Aos 30 minutos, o técnico Marcelo Vilar percebe que escalou mal a equipe e faz a primeira substituição. Sai Saulo e entra Neto Maranhão. Mas cinco minutos depois quem marca é mais uma vez o Sousa. Novo contra-ataque fulminante e desta vez Esquerdinha é quem marca o segundo. Os primeiros torcedores trezeanos já começavam a deixar o estádio. Pouco tempo depois, um dos lances mais impressionantes do jogo. Neto Maranhão solta uma bomba, mas a bola bate nas duas traves, atravessando toda a meta “passeando” por cima da linha do gol.
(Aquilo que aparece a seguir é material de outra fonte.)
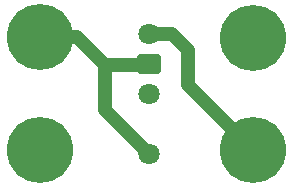
<source format=gbr>
%TF.GenerationSoftware,KiCad,Pcbnew,7.0.7*%
%TF.CreationDate,2024-03-28T13:05:56+05:30*%
%TF.ProjectId,korby,6b6f7262-792e-46b6-9963-61645f706362,rev?*%
%TF.SameCoordinates,Original*%
%TF.FileFunction,Copper,L1,Top*%
%TF.FilePolarity,Positive*%
%FSLAX46Y46*%
G04 Gerber Fmt 4.6, Leading zero omitted, Abs format (unit mm)*
G04 Created by KiCad (PCBNEW 7.0.7) date 2024-03-28 13:05:56*
%MOMM*%
%LPD*%
G01*
G04 APERTURE LIST*
G04 Aperture macros list*
%AMRoundRect*
0 Rectangle with rounded corners*
0 $1 Rounding radius*
0 $2 $3 $4 $5 $6 $7 $8 $9 X,Y pos of 4 corners*
0 Add a 4 corners polygon primitive as box body*
4,1,4,$2,$3,$4,$5,$6,$7,$8,$9,$2,$3,0*
0 Add four circle primitives for the rounded corners*
1,1,$1+$1,$2,$3*
1,1,$1+$1,$4,$5*
1,1,$1+$1,$6,$7*
1,1,$1+$1,$8,$9*
0 Add four rect primitives between the rounded corners*
20,1,$1+$1,$2,$3,$4,$5,0*
20,1,$1+$1,$4,$5,$6,$7,0*
20,1,$1+$1,$6,$7,$8,$9,0*
20,1,$1+$1,$8,$9,$2,$3,0*%
G04 Aperture macros list end*
%TA.AperFunction,ComponentPad*%
%ADD10C,5.600000*%
%TD*%
%TA.AperFunction,ComponentPad*%
%ADD11C,1.800000*%
%TD*%
%TA.AperFunction,ComponentPad*%
%ADD12RoundRect,0.250000X0.750000X-0.600000X0.750000X0.600000X-0.750000X0.600000X-0.750000X-0.600000X0*%
%TD*%
%TA.AperFunction,ComponentPad*%
%ADD13C,1.700000*%
%TD*%
%TA.AperFunction,Conductor*%
%ADD14C,1.200000*%
%TD*%
G04 APERTURE END LIST*
D10*
%TO.P,H2,1,1*%
%TO.N,Net-(J1-Pin_2)*%
X150750000Y-83750000D03*
%TD*%
%TO.P,H4,1*%
%TO.N,N/C*%
X132750000Y-83750000D03*
%TD*%
%TO.P,H3,1*%
%TO.N,N/C*%
X150750000Y-74250000D03*
%TD*%
D11*
%TO.P,SW1,1,A*%
%TO.N,Net-(J1-Pin_2)*%
X142000000Y-73920000D03*
%TO.P,SW1,2,B*%
%TO.N,Net-(J1-Pin_1)*%
X142000000Y-84080000D03*
%TO.P,SW1,3,C*%
%TO.N,unconnected-(SW1-C-Pad3)*%
X142000000Y-79000000D03*
%TD*%
D10*
%TO.P,H1,1,1*%
%TO.N,Net-(J1-Pin_1)*%
X132750000Y-74168000D03*
%TD*%
D12*
%TO.P,J1,1,Pin_1*%
%TO.N,Net-(J1-Pin_1)*%
X141995000Y-76420000D03*
D13*
%TO.P,J1,2,Pin_2*%
%TO.N,Net-(J1-Pin_2)*%
X141995000Y-73920000D03*
%TD*%
D14*
%TO.N,Net-(J1-Pin_2)*%
X150750000Y-83750000D02*
X145250000Y-78250000D01*
X143920000Y-73920000D02*
X142000000Y-73920000D01*
X145250000Y-75250000D02*
X143920000Y-73920000D01*
X145250000Y-78250000D02*
X145250000Y-75250000D01*
%TO.N,Net-(J1-Pin_1)*%
X142000000Y-84080000D02*
X138250000Y-80330000D01*
X138250000Y-80330000D02*
X138250000Y-76500000D01*
X132750000Y-74168000D02*
X135918000Y-74168000D01*
X135918000Y-74168000D02*
X138250000Y-76500000D01*
X138250000Y-76500000D02*
X142000000Y-76500000D01*
%TD*%
M02*

</source>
No rebote, Vavá ainda tem uma sensacional chance e perde um gol incrível. Aos 45, novo ataque do Treze. Pênalti. Vavá vai para a cobrança e vence a primeira em cima de Anderson, diminuindo o resultado para 2 a 1. A etapa inicial acaba logo depois e com o gol o torcedor alvinegro volta a acreditar. Precisava ainda de três gols no segundo tempo. Treze abafa, mas Vitinho liquida a parada No intervalo do jogo, o Treze volta a mudar. Coloca Márcio Carioca no lugar Yeren e o time volta a campo ainda melhor. Ataca como nunca, chega com ainda mais perigo e vai para o tudo ou nada. No primeiro lance, Manu acerta uma bicicleta. No segundo, o trezeano Anderson acerta uma bomba que explode novamente na trave do seu xará sousense.
O Treze chega mais algumas vezes, mas a zaga salva todas. E aos poucos o Sousa recomeça a procurar mais o contra-ataque. Num deles, vem o golpe final. Aos 20 minutos. Edu Recife sai em velocidade, corre para o ataque e passa para Vitinho marcar. Fim de papo no Amigão. Para piorar, Vavá se machuca pouco depois e sai de campo. O time fica com um jogador a menos porque o treinador já tinha feito todas as substituições. Depois do terceiro gol, o Treze não tinha forças para mais nada. Parou em campo e deixou o tempo passar. A torcida saiu em massa e deixou o Amigão praticamente vazio. Final melancólico para o atual bicampeão paraibano.